*** Source text ***

The presumption of innocence and trial by mob

By Beverley Spencer March 13, 201713 March 2017

The presumption of innocence and trial by mob

 

Postmedia columnist Christie Blatchford wants you to know that she really doesn’t care what you think of her. Her acerbic speech last week to a roomful of lawyers and judges at the CBA-FLSC Ethics Forum was laced with profanity and self-deprecating jabs (when she gave a similar speech to another CBA audience, she said she “finished to a lumpen and hostile silence.”)  She doesn’t just attack sacred cows; she beats them to a bloody pulp and mounts their heads on sticks as a warning to others.

But don’t dismiss her as another cranky contrarian. Strip away the snark and you’ll soon realize that Blatchford’s provocative positions are rooted in expertise developed over decades spent covering the criminal justice system. You might not agree with everything she says, but some of her insights are worth pondering.

Her topic at last week’s lunch was defending the presumption of innocence in sexual assault cases, a stand, she dryly observed, that she never realized would be controversial.

As a reporter at the Jian Ghomeshi trial, she says she was struck by fact that the court of public opinion had convicted him long before he ever set foot in a courtroom. “I may have been the only woman in the country who didn’t know there was something kinky about him,” she deadpanned.

About a month before charges were laid against Ghomeshi, the Toronto Star (which Blatchford repeatedly called the “Toronto Star Police and Detective Service”) published a report detailing allegations from three women who said the fired CBC host was physically violent to them without their consent before or during sexual encounters.  In a front-page notice to readers, then Star editor Michael Cook said that in light of Ghomeshi’s “extraordinary” statement on Facebook the previous day (that he had engaged in rough sex) and his high public profile, it was in the public interest to detail allegations “that appear to have led directly to his sudden firing” as host of Q. (Any time the editor explains why the paper is publishing a story, Blatchford added, lawyers should consider it a trigger warning: “Your client will be traumatized if not likely fucked.”)

***

→ **Stated task 1**:
Answer these questions about the column on the presumption of innocence:
(a) What was Blatchford's topic at last week's lunch?
(b) What name did Blatchford repeatedly use for the Toronto Star?
(c) How many women gave the allegations detailed in the Star's report?
The entries that follow have no connection to the text above.

*** Data supplied ***

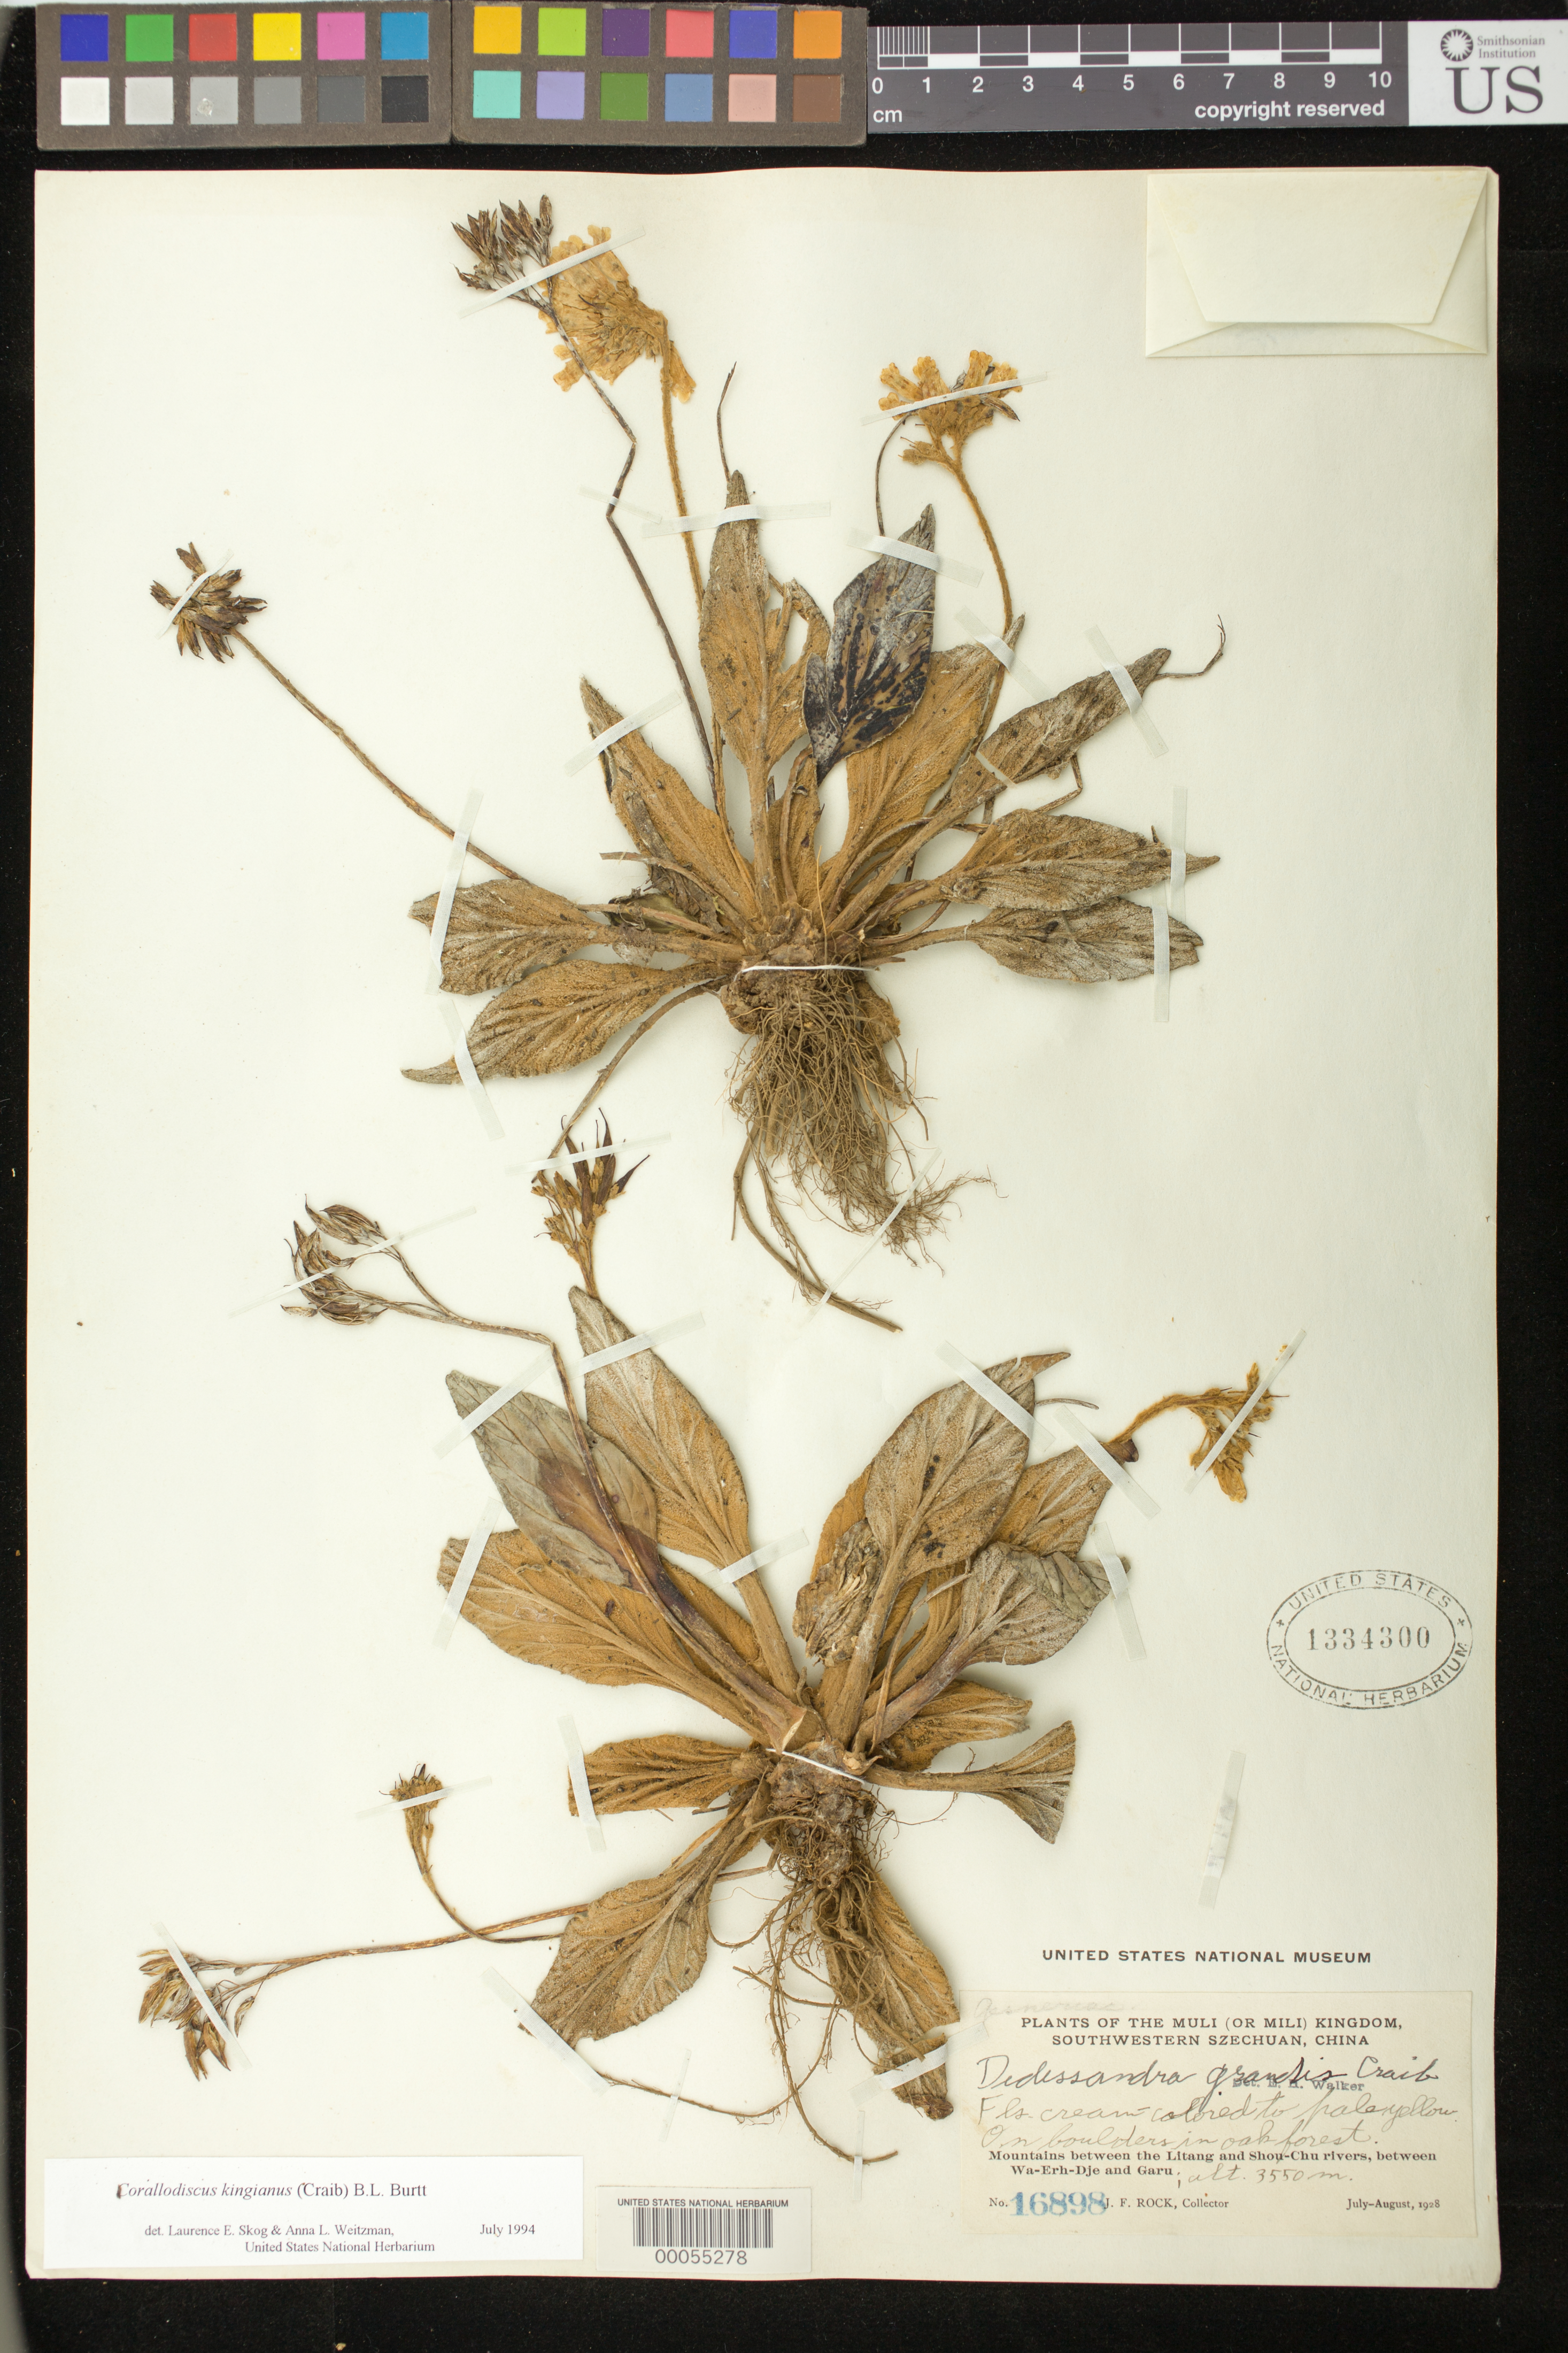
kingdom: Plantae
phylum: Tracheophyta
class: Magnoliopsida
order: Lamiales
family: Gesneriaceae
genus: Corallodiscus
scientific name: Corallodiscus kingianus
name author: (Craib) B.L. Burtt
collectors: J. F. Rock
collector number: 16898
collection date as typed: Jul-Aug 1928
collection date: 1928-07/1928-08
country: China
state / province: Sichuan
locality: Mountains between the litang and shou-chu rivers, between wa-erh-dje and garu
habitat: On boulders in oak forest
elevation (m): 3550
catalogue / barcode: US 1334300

***
*** Data supplied ***

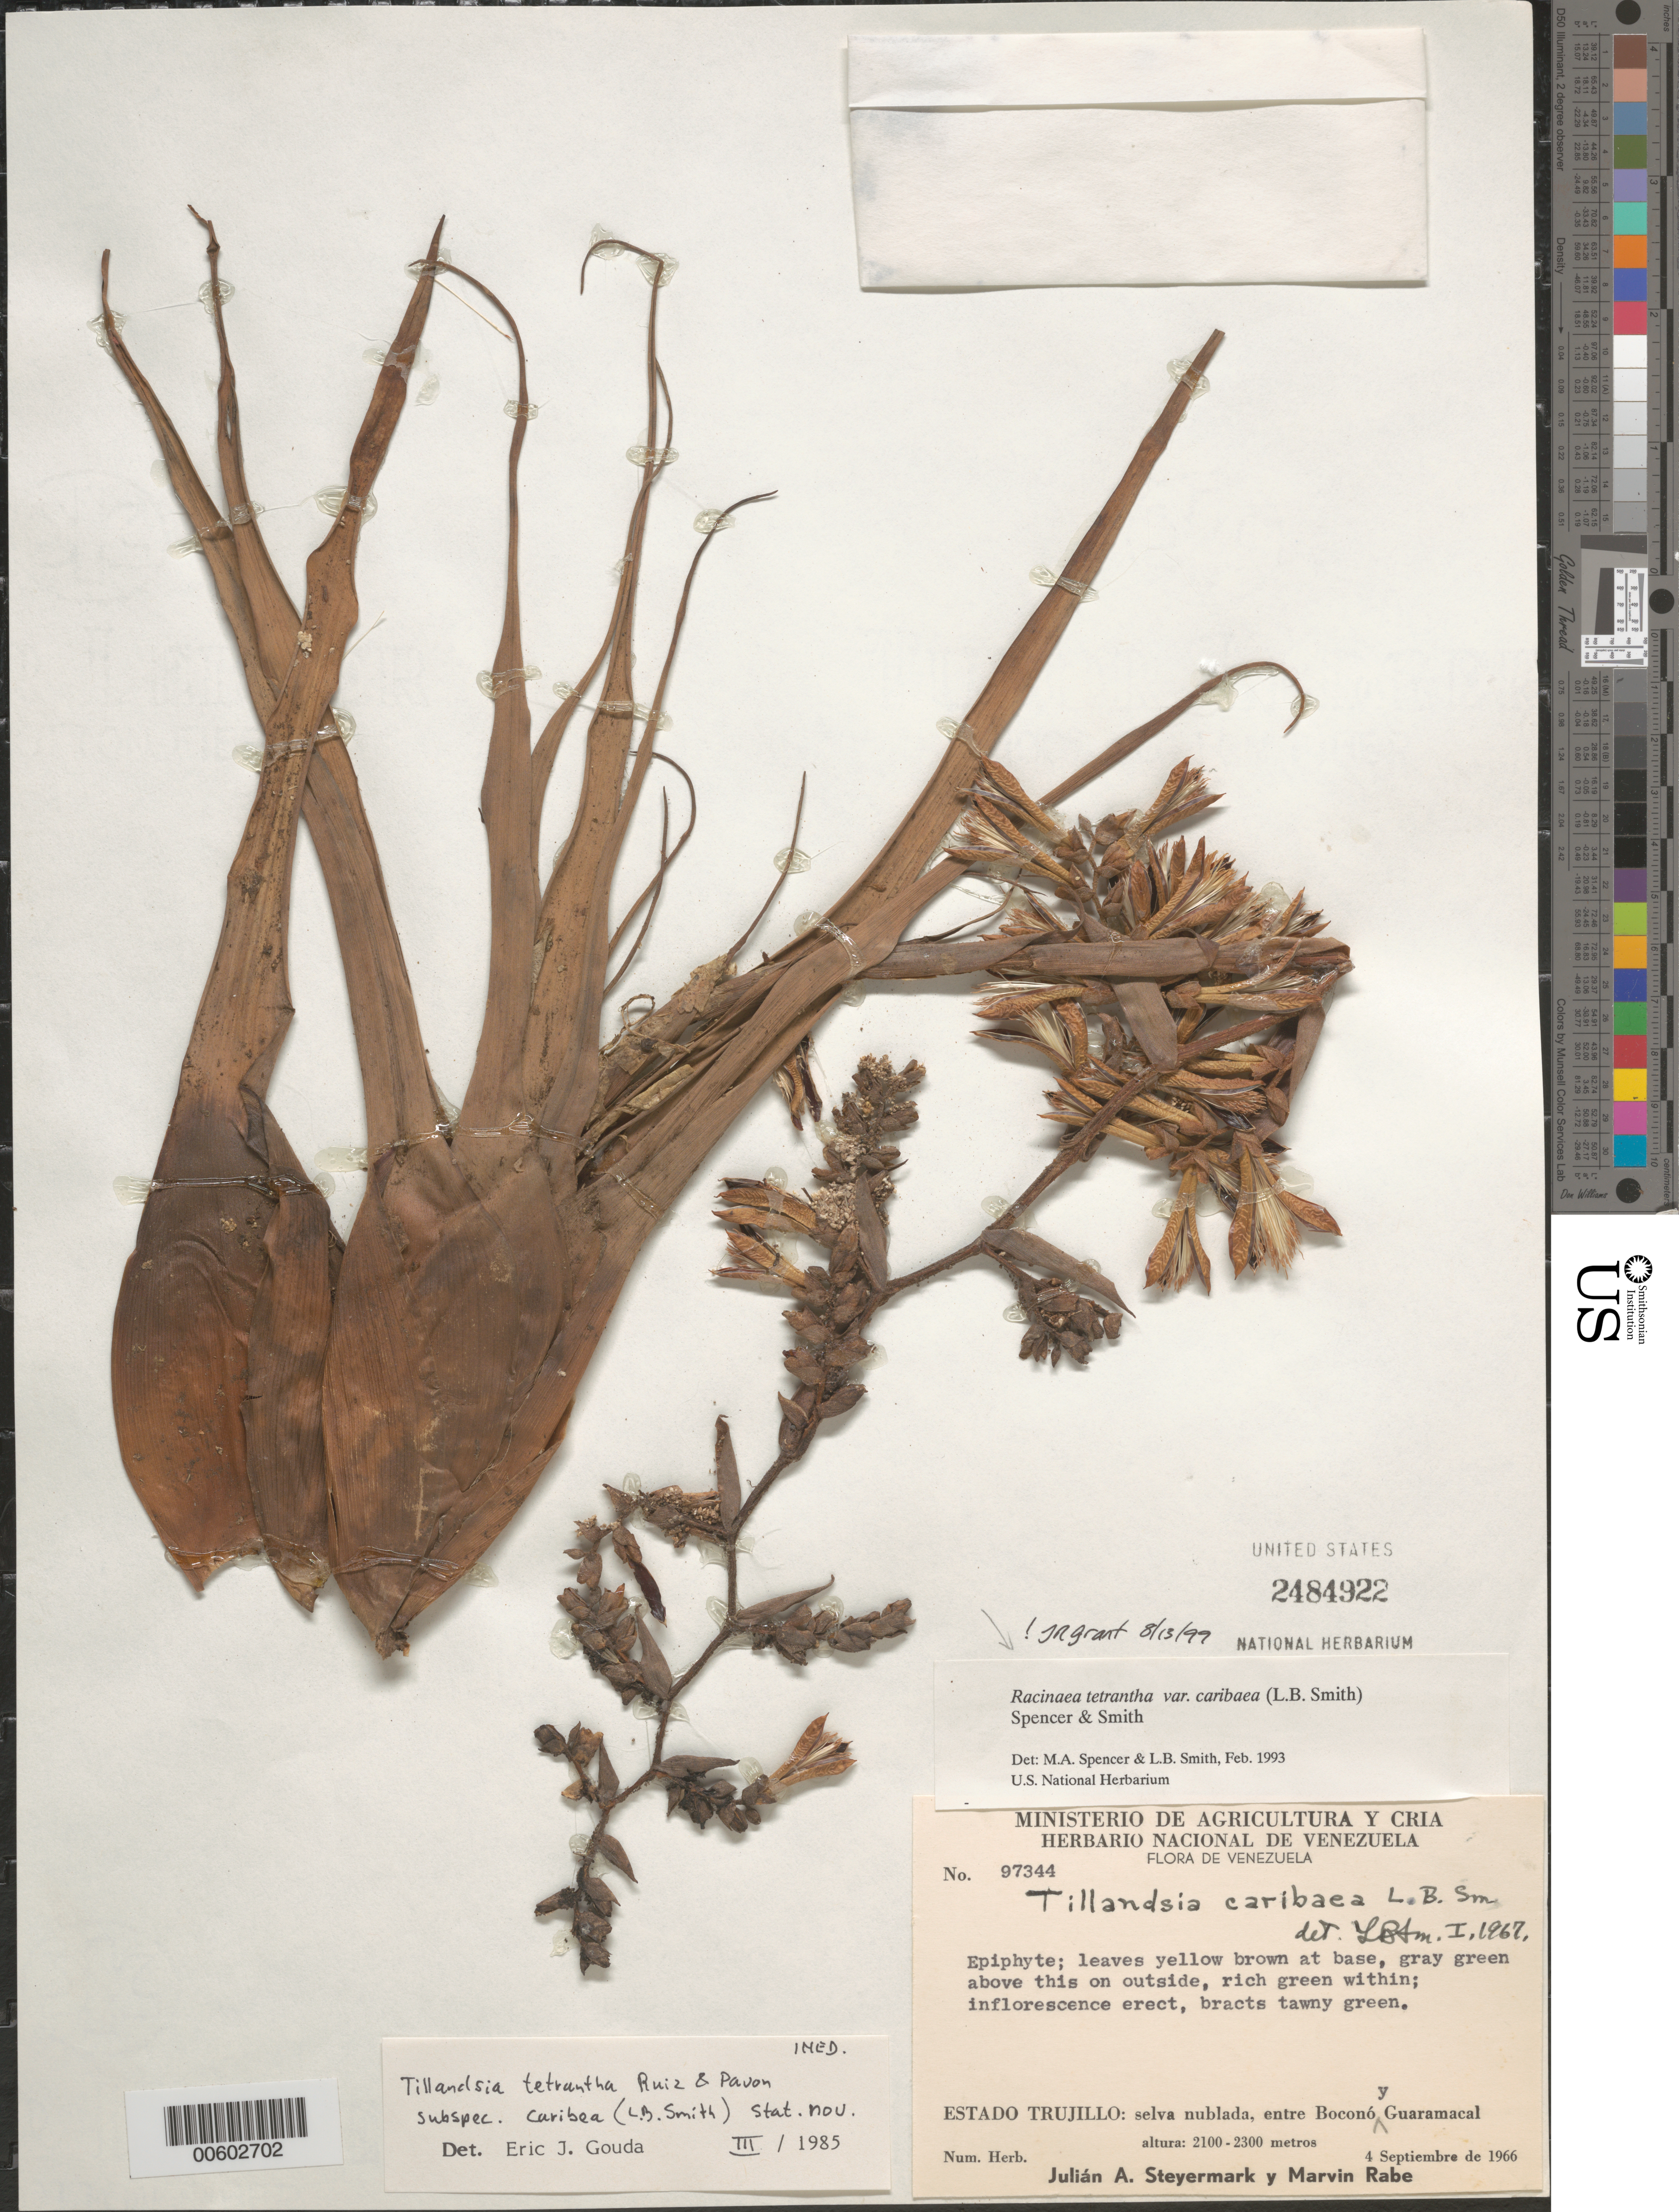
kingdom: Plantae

***

→ **Stated task 2**:
Please reproduce the entries in Block 1, starting with the line that contains "class: Magnoliopsida" and going on through the line that contains "elevation (m): 3550".

→ **Written solution 1**:
(a) Defending the presumption of innocence in sexual assault cases.
(b) The "Toronto Star Police and Detective Service."
(c) Three.

→ **Written solution 2**:
class: Magnoliopsida
order: Lamiales
family: Gesneriaceae
genus: Corallodiscus
scientific name: Corallodiscus kingianus
name author: (Craib) B.L. Burtt
collectors: J. F. Rock
collector number: 16898
collection date as typed: Jul-Aug 1928
collection date: 1928-07/1928-08
country: China
state / province: Sichuan
locality: Mountains between the litang and shou-chu rivers, between wa-erh-dje and garu
habitat: On boulders in oak forest
elevation (m): 3550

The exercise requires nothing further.